- _REQUIRED ACTIONS_
a) For the passage on the Unified Challenge-Response, decide whether each statement agrees with it, answering yes or no and quoting the words that settle it: (i) in the simple challenge-response mechanism, $t$ signs only the random number $r$; (ii) signing over recent data was set aside because no reliable and secure way to generate recent data such as time is available; (iii) the Unified Challenge is created jointly by all the nodes in the network.
b) Carry on the passage on the Unified Challenge-Response from the point where it stops.

- _TEXT TO READ_
** BEGIN **
The Unified Challenge-Response

Let $t$ be a specific node inside a mesh network. We are looking for a way to let $t$ broadcast a signed message to all the nodes in the network, so that every node will know that the message sent was signed recently, and thus $t$ was recently alive.

We mentioned earlier two main ideas:

  • Challenge-Response: Every node $x$ sends a unique challenge to $t$, and $t$ responds with a proof. This proves to $x$ that $t$ is alive. We couldn't use this method because we can't afford letting $t$ generate proofs for challenges from all the nodes in the network.

  • Signing over some recent data: $t$ will sign some recent data, like the current time, and broadcast it to all the nodes in the network. We couldn't use this method because we don't have a reliable and secure way to generate "recent data", like time.

The approach presented in this text is to somehow combine those two ideas together. We will create something that we call the "Unified Challenge": A challenge that will be created together by all the nodes in the network, in a distributed and efficient fashion.

This challenge will have somewhat similar role as the "current time" had in our previous ideas. $t$ will sign the Unified challenge. Whenever a node $x$ sees that unified challenge, he will be able to identify his own part inside this challenge, thus $x$ will know that the message from $t$ is recent, and hence $t$ was recently alive.

Combining Challenges

Recall how a simple challenge-response mechanism works. $x$ sends $t$ some random number $r$ (Sometimes called a nonce). $t$ concatenates some value of its own $g$ to $r$, and then $t$ signs the full message to obtain: (r,g,Signature by $t$). (The signature is over (r,g)).

Side Note: If $t$ doesn't concatenate its own value $g$ to the response, $x$ could in fact ask $t$ to sign anything, which is not a good thing. Therefore $t$ will add its own value $g$ before signing the message. You can think of $g$ as some special constant.

Classic challenge response

A Message sequence chart for a simple challenge response algorithm. $x$ sends $t$ a random number $r$. $t$ generates a random number $g$, and then $t$ sends (r,g,Signature by $t$), where the signature is over (r,g). Finally $x$ verifies the signature.
** END **
- _DATA EXCERPTS_
** BEGIN **
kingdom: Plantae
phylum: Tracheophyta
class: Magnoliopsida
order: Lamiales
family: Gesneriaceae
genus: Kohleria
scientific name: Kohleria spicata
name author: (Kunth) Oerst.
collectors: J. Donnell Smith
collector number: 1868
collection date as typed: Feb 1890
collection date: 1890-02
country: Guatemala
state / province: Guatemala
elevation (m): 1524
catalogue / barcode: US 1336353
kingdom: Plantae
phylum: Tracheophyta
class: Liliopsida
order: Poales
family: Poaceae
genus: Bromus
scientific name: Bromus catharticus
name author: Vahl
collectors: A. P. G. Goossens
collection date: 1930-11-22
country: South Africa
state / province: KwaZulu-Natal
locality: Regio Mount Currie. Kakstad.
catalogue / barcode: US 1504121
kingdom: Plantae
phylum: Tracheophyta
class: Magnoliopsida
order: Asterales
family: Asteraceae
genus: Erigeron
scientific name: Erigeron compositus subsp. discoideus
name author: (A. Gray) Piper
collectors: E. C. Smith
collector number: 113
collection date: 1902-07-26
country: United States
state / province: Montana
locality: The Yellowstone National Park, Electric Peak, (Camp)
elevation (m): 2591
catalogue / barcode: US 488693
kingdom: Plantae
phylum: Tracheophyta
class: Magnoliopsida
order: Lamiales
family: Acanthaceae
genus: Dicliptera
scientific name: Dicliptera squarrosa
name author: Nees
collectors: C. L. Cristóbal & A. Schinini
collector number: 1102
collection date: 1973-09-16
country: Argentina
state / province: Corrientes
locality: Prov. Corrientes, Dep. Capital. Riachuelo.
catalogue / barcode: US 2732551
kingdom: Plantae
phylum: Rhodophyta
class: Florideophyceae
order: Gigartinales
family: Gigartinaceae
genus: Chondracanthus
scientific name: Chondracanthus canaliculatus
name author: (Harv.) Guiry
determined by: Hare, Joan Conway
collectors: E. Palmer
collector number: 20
** END **
- _EXERCISE RESPONSES_
a)
(i) No: "The signature is over (r,g)".
(ii) Yes: "we don't have a reliable and secure way to generate "recent data", like time".
(iii) Yes: "A challenge that will be created together by all the nodes in the network".

b)
Observing this challenge-response process, we see that $x$'s challenge could be determined by some random number $r$. In order to build a challenge that combines are the challenges together, we should somehow combine all the numbers $r$ from all the nodes in the network.

We use the following algorithm for each node $x$ in the network. Assume that $x$ immediate neighbours are $q_1,\dots,q_s$. Also assume that $H$ is some agreed upon cryptographic hash function.

Initialize:

  • Initialize current Iteration Number $cit$ to be $0$ (We use the concept of "Iteration Number" instead of a clock)

  • For each neighbour $q_j$:

    • Set $r_j$ to be a random number.

Every few seconds: (Update Iteration)

  • Increase the current iteration number $cit$ by $1$.

  • Generate a random number $r$.

  • Set $w := (r,r_1,\dots,r_{s})$.

    In other words, we construct a string that contains all the random numbers, and includes the new random number $r$ that we have just generated.

  • for every $j$ between $1$ and $s$:

    • Remember $w$. (It can be forgotten after long enough time). In addition, remember the iteration number $it$ in which $w$ was generated.

    • Send $H(w)$ to $q_j$.

On receipt of message $m$ from neighbour $q_j$:

  • Set $r_j := m$.

Combine challenges iteration

A basic iteration for "combining challenges". The big blue circle is a magnification of the node $x$ (So that you can see what $x$ does). The nodes around: $q_1,q_2,q_3,q_4,q_5$ are $x$'s immediate neighbours. The picture shows the flow of values. $r_1,\dots,r_5$ are obtained from messages from the neighbours $q_1,\dots,q_5$. Then $x$ combines the values $r,r_1,\dots,r_5$ to be $w$. Finally, the hash operation $H$ is performed over $w$, and the result, $H(w)$, is sent to all the immediate neighbours $q_1,\dots,q_5$.

Some Observations:

  • The amount of traffic used: Every few seconds every node in the network sends to all his neighbours data of constant size.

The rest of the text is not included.